Arkansas will take the next step in the spring on Saturday, holding a scrimmage in Razorback Stadium beginning at 11:45. The Razorbacks’ sixth spring practice — which also is open to the public — will feature their first full-contact work.
The scrimmage is the first chance for new coordinator Robb Smith to evaluate his players in a game-like situation. So Smith said he and the rest of the coaches are eager to see how everyone performs after getting five practices under their belt.
“We’re going to play football a little bit, see where they are from a football I.Q. standpoint,” Smith said. “That’s one thing we spent a lot of time on so far this spring.
“We get a chance to play different downs and different distances and different situations and watch our guys play for the first time in a scrimmage setting.”
So far, the spring has been loaded with fundamentals and installation. It included Thursday’s work, when both sides of the ball concentrated on third-down situations.
Arkansas’ defense showed a handful of new wrinkles during the open practice. One of them included safety Alan Turner, who lined up as an inside linebacker and timed blitzes up the middle, battling with the interior of Arkansas’ offensive line.
Linebacker Braylon Mitchell also put his hand on the ground as a defensive end in the nickel package, while ends like Deatrich Wise moved into the middle to give Arkansas more speed at the line of scrimmage.
“There’s a lot of different looks we can give the offense to try to confuse them so we can make some plays,” Turner said. “We’ve got a few plays where we’re blitzing with some different looks. Right now it’s going real well. I like how it’s coming along.”
Smith said Arkansas’ defensive goal is to “mix it up” with a variety of possibilities.
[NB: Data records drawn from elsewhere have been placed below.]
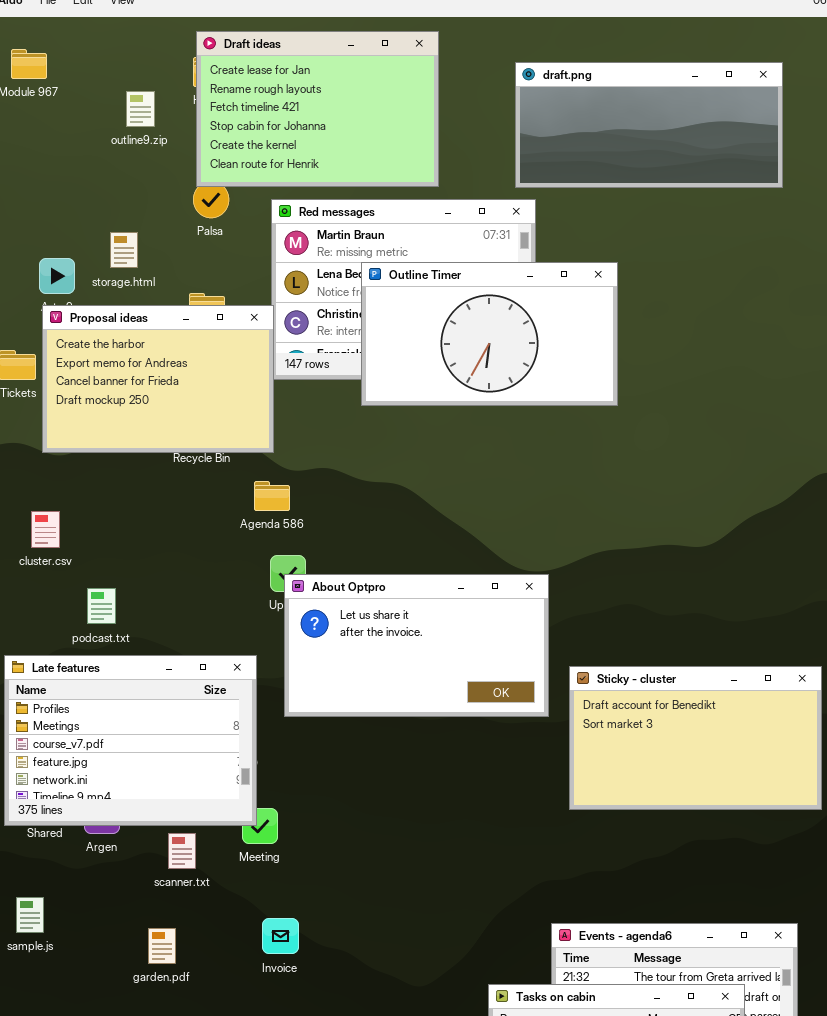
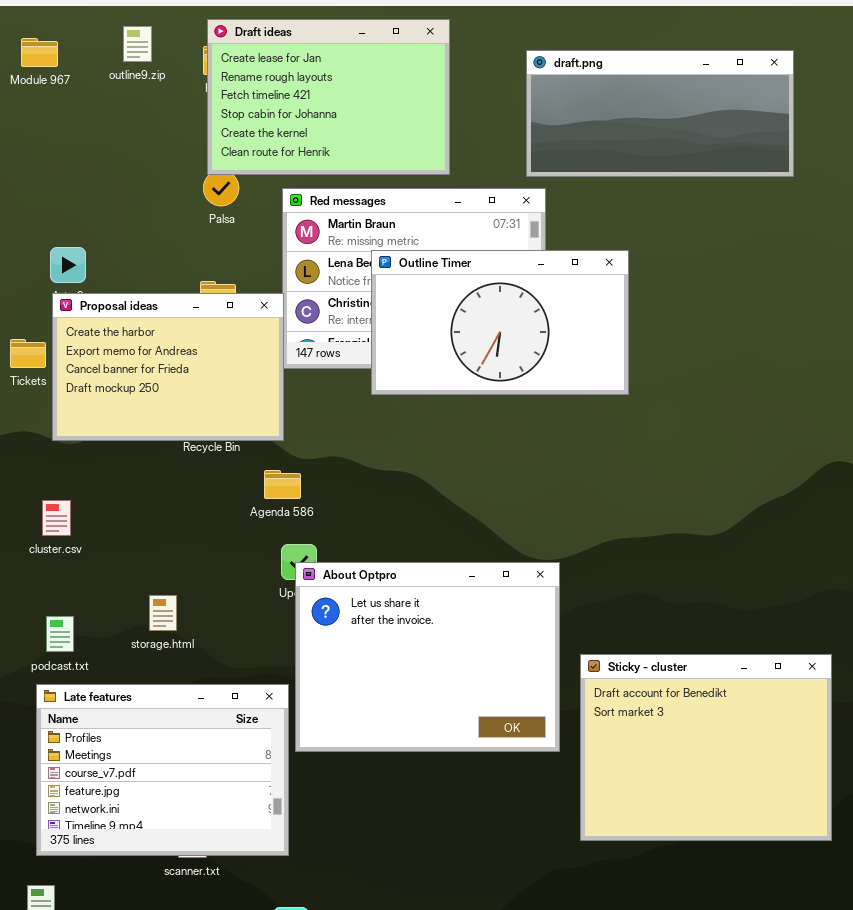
outline9.zip: [126,91,155,127] -> [123,26,152,62], moved
storage.html: [110,232,138,268] -> [149,595,177,631], moved
About Optpro: [284,574,549,717] -> [295,562,560,752], resized
podcast.txt: [87,588,116,624] -> [46,616,74,652], moved
Late features: [4,655,257,826] -> [36,684,289,856], moved
Sticky - cluster: [569,666,822,810] -> [580,654,832,841], resized

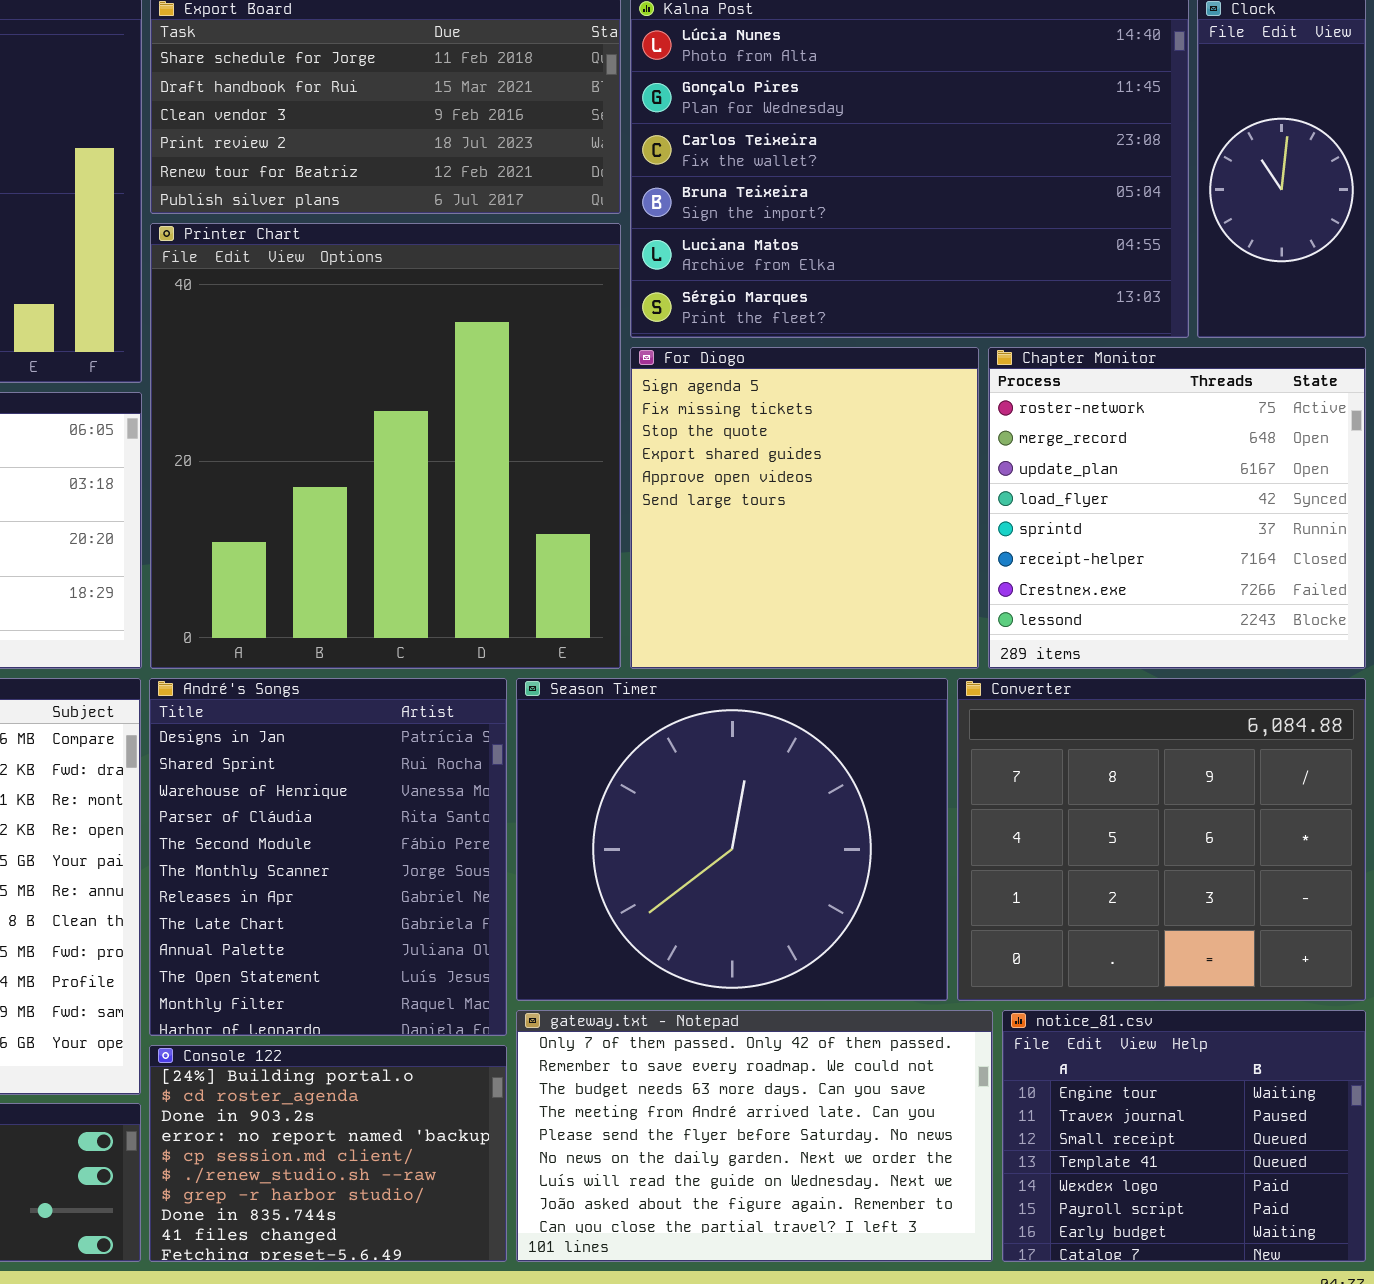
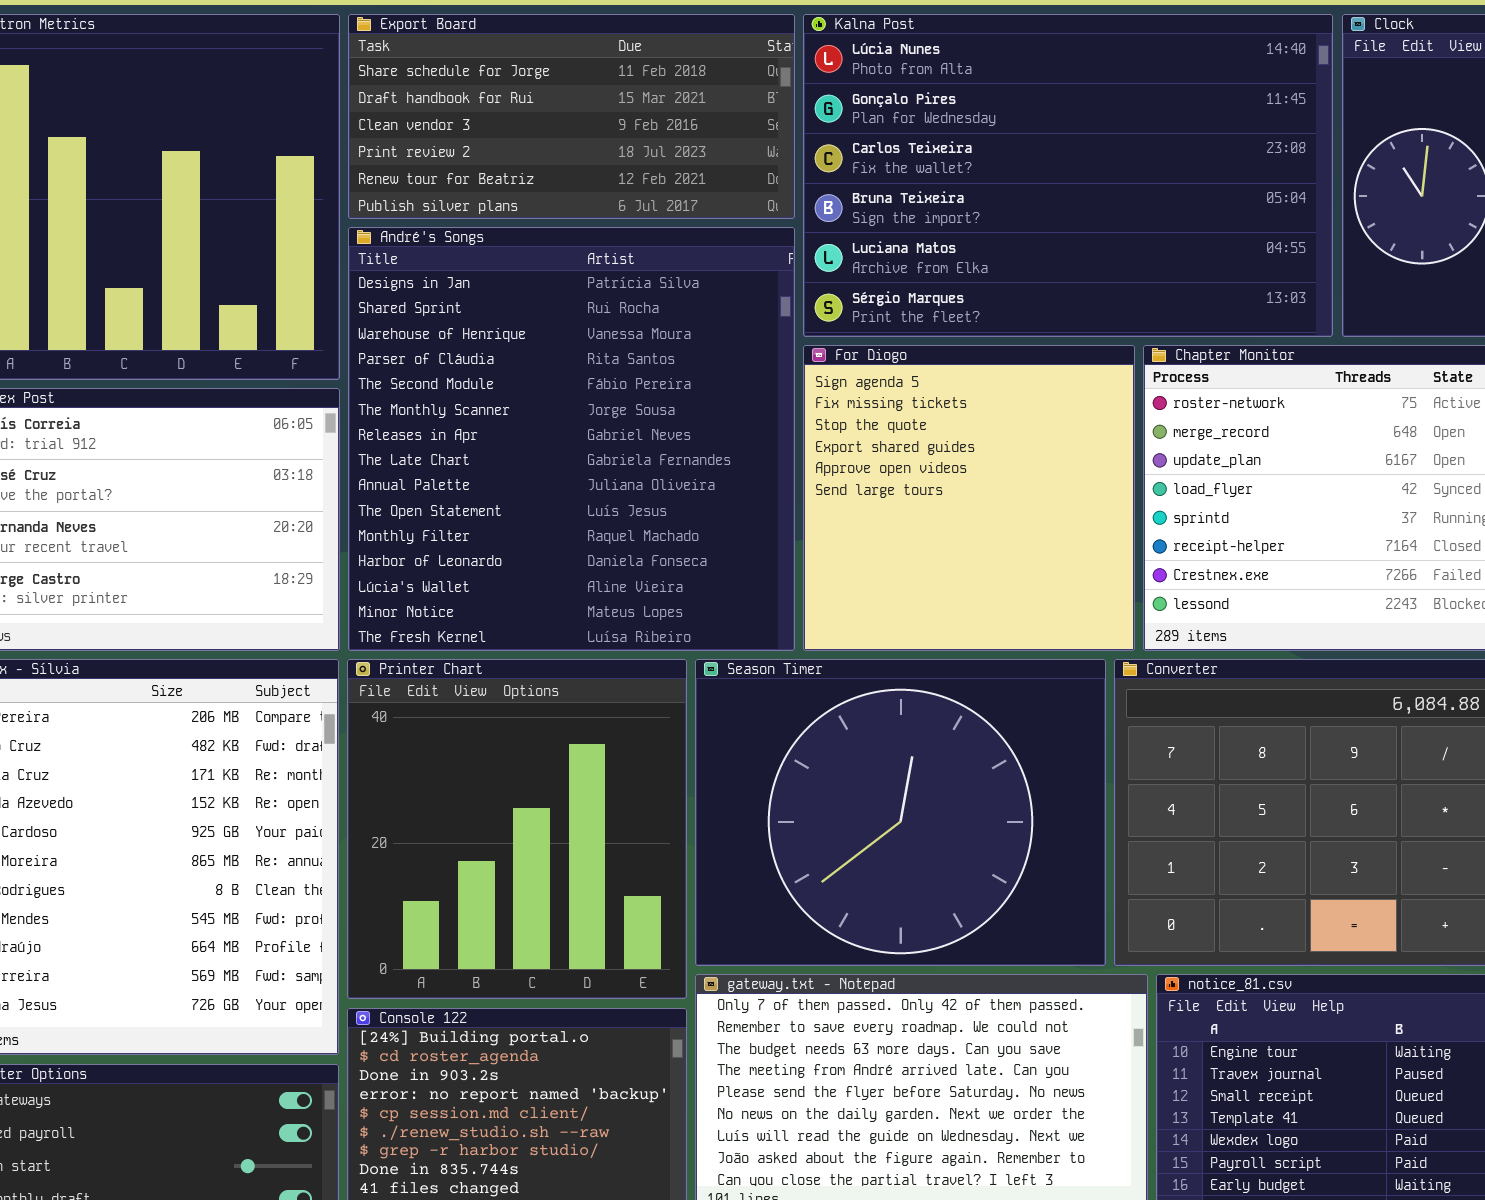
Printer Chart: [150,223,621,669] -> [347,659,687,999], moved, resized
André's Songs: [149,678,507,1036] -> [348,227,795,651], moved, resized

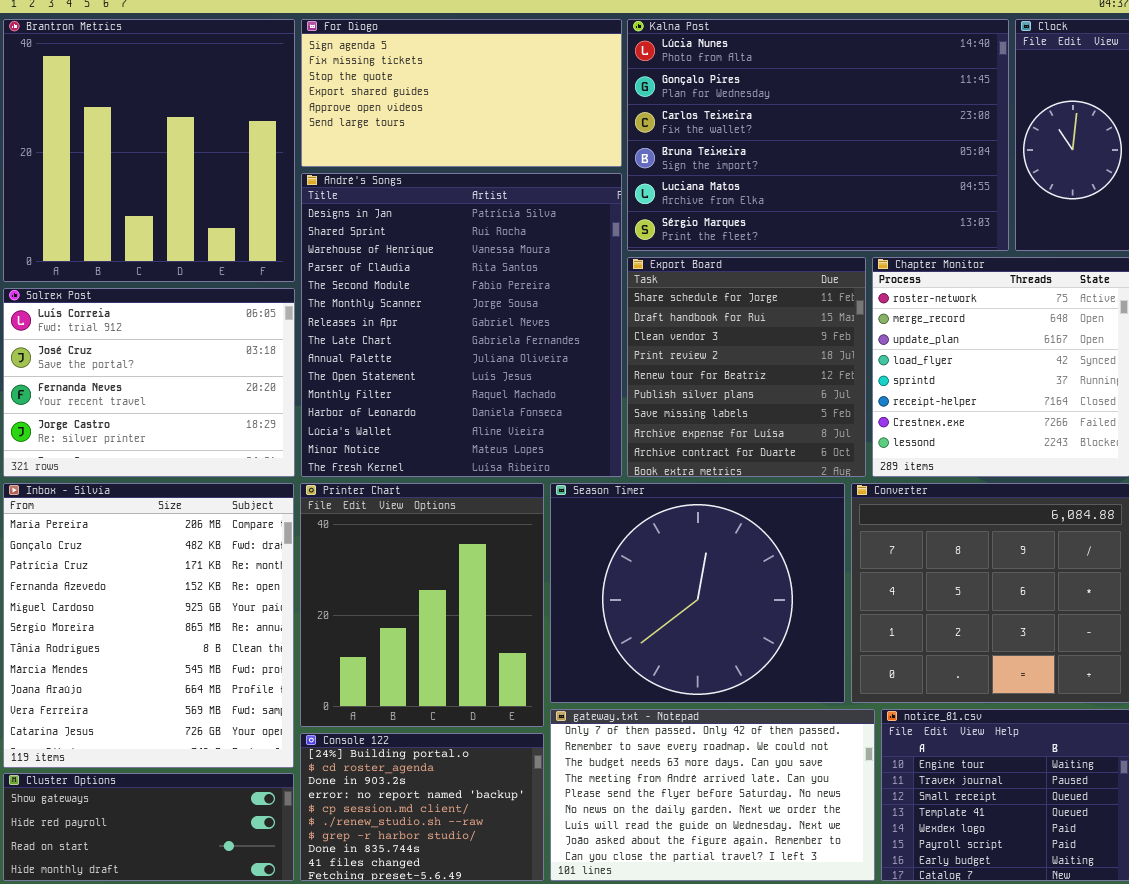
Export Board: [348,14,795,219] -> [627,257,866,477], moved, resized
For Diogo: [803,345,1135,651] -> [301,19,622,167], moved, resized

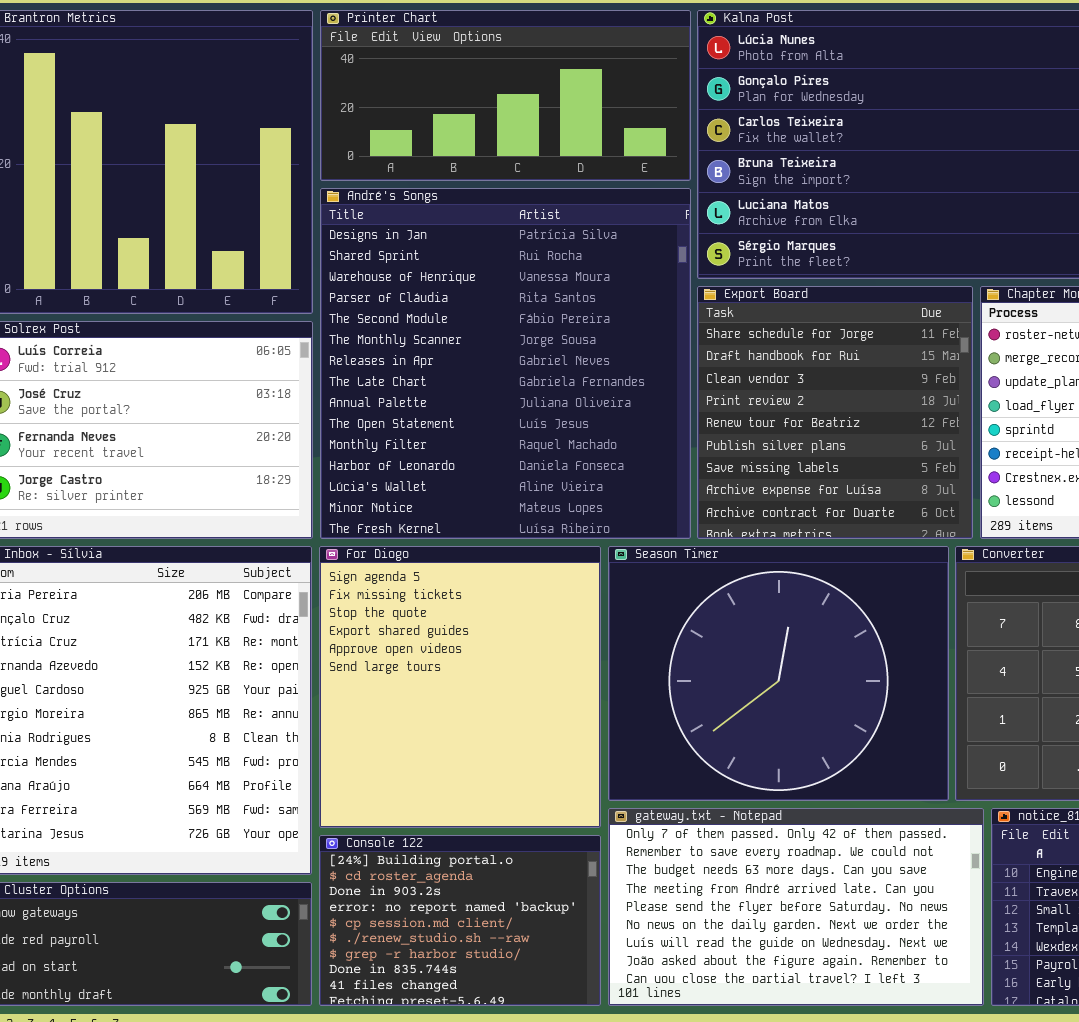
For Diogo: [301,19,622,167] -> [319,546,601,828], moved, resized
Printer Chart: [300,483,544,727] -> [320,10,691,181], moved, resized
He believes there has been plenty of progress after a practice that featured its share of deflected passes and defensive stops during the third-down work.
“I think the most important thing is our guys are competing,” Smith said. “There’s been a lot of good things offensively. There’s been a lot of good things defensively to this point in practice. Hey, you’re going to win some reps. You’re going to lose some other ones. But I like our attitude at this point in time. We’re able to go back on things we’ve already installed and be able to recall those things and now try to polish them up and get them to where they need to be come fall.”
The scrimmages will give the Razorbacks a chance to test one of the team’s biggest weaknesses last season: tackling.
Arkansas gave up its share of big plays by blowing opportunities to get opponents on the ground. It has been an emphasis of the offseason and the Razorbacks will get a chance to test their improvement with Saturday’s scrimmage.
The only offensive players off limits to tackles are quarterbacks.
“The biggest thing is that it comes now to who is going to take the guy to the ground,” Arkansas linebacker coach Randy Shannon said Thursday. “Who is going to make the crucial situation when it’s a third-down-and-6 and he catches the ball at four? Are you going to be able to knock him back and get him down for that four-yard gain and you’re off the field? Or is he going to be able to get two more yards? That’s going to be the big thing that we’re trying to understand and trying to get done.”
The opportunity has been a long time coming for Arkansas’ players.
So Spaight said he and his teammates plan to take advantage of it Saturday.
“Not being able to hit each other, there’s been a lot of built-up intensity and frustration,” Spaight said. “We’re all ready to hit somebody.”